Robert never forgot the feel of finally hitting cue to ball. The solidity of it pleased him. But it was the pure mathematics of the game – the controlled, totally non-subjective reality of it – that hooked him. His father insisted that he learn how to play English billiards first. He blocked the pockets with plugs and put a red ball and a black ball and a white ball on the table. “The black is yours. The white is mine. The red is common. Now make your ball hit my ball, bounce off a rail, then hit the red. Each time you do, it’s worth two points.” There were no sinking balls in the game. Just caroms and spins to position your cue ball. Robert lost that first game 100 to 8. After three months of practice, his father finally removed the pocket plugs. He took three red balls and put them in an arc about a foot and a half away from a side pocket. Then he took the cue ball and put it down table on the snooker spot for the pink ball. “When you can pot each of those balls twenty times in a row without a miss, call me.” Then he left. It took Robert just under two months to accomplish this task.
Thereafter he and his father played nightly. Snooker. Only snooker. The only night he didn’t play with his father was on Thursdays when his father had his cronies over and there was big money changing hands in the basement – sometimes over single shots.
Robert remembered returning home one Thursday night after a summer evening of carousing with his high school friends and hearing his father and his buddies whooping it up downstairs. Maybe it was his desire to show off his skills with a cue stick – or maybe it was the false courage induced by the excellent Lebanese hashish that coursed through his veins – for whatever reason, Robert found himself downstairs – $120 of his hard-earned dollars on the table, a pool cue in his seventeen-year-old hands.
His father took every penny from him in less than an hour, then asked if he wanted to play double or nothing on three balls. Robert agreed. He never got to shoot in the game.
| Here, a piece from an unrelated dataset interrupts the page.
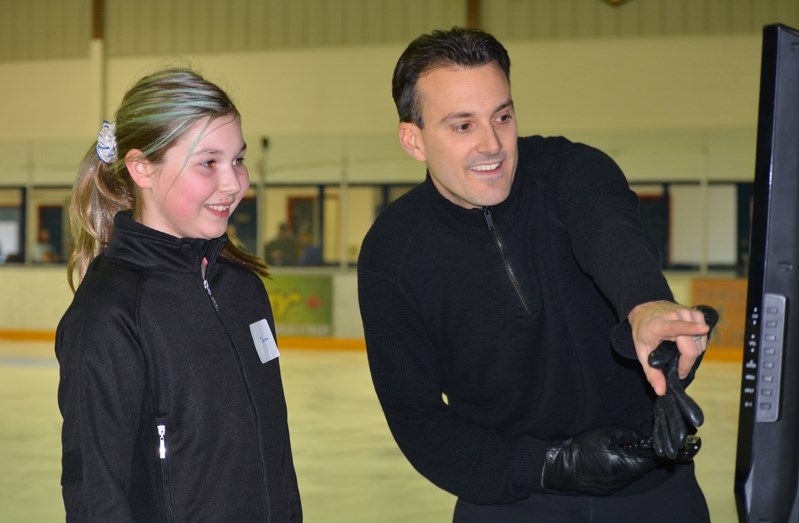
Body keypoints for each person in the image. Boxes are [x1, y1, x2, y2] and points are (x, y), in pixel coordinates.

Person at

As he left the basement, hurt and angry, his father spoke to him. “Two lessons, Robert. One, don’t ever make any decisions about money when you’re in that ‘condition,’ and two, you’ll pay me back every penny before you spend a single penny on anything else. Is that clear?” Robert nodded. His father patted his cheek hard and said, “Check on your mother before you go to bed. I don’t want her wandering the halls.”
Robert ignored the order, assuming his father must have been light on his insulin dosage that day. His mother had been dead for some eight years at that point. Robert didn’t ignore the rest of the order though, and paid back every penny he owed his father. And $240 was a fortune to a seventeen year old in 1965. But the lesson was worth the cost he thought, as his father’s liver-spotted hands began to shake causing his cue to tap a red ball to his left. All those years later, Robert once again worried that his father had forgotten to take his insulin shot.